## Your goal
Could you return the data that follows exactly, minus the images?

## Input data
━━━━━━━━━━━━━━━━━━━━
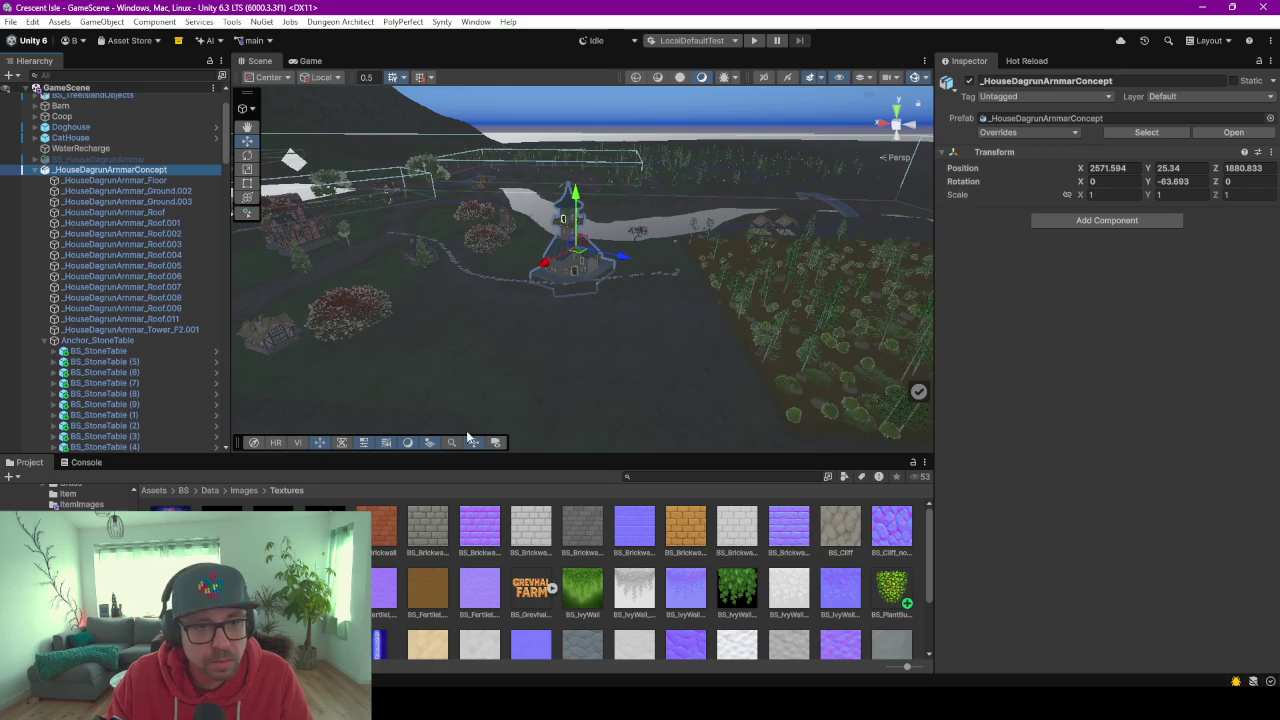
scroll(540, 298, up, 10)
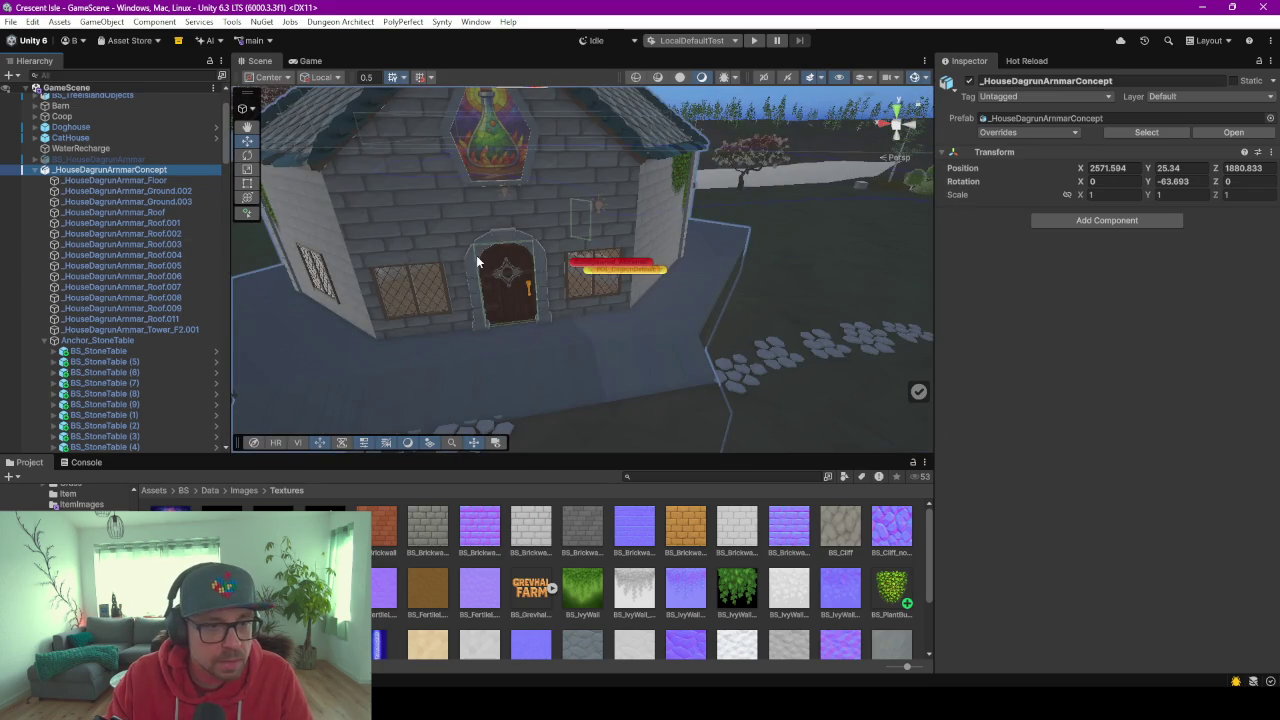
click(754, 40)
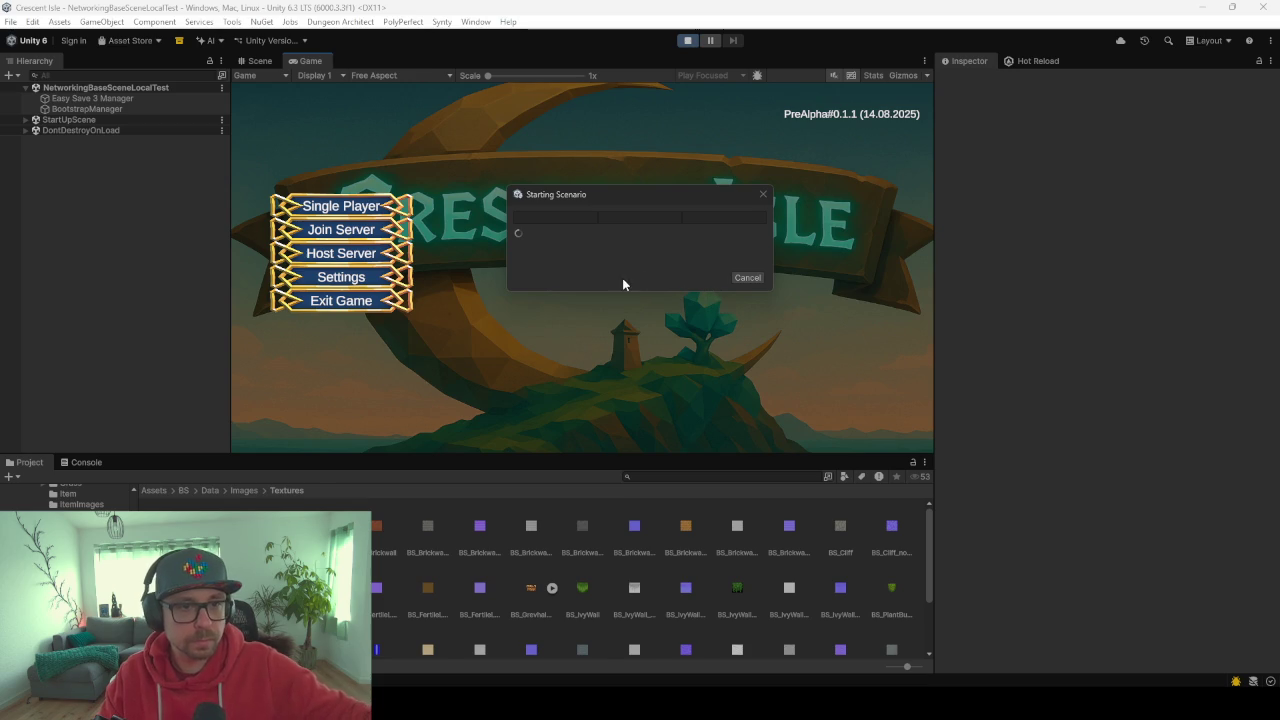
Load the single-player save at Full HD 1920x1080 and start with the saved character.
click(337, 212)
━━━━━━━━━━━━━━━━━━━━
## Finished task
scroll(540, 298, up, 10)
click(754, 40)
Load the single-player save at Full HD 1920x1080 and start with the saved character.
click(337, 212)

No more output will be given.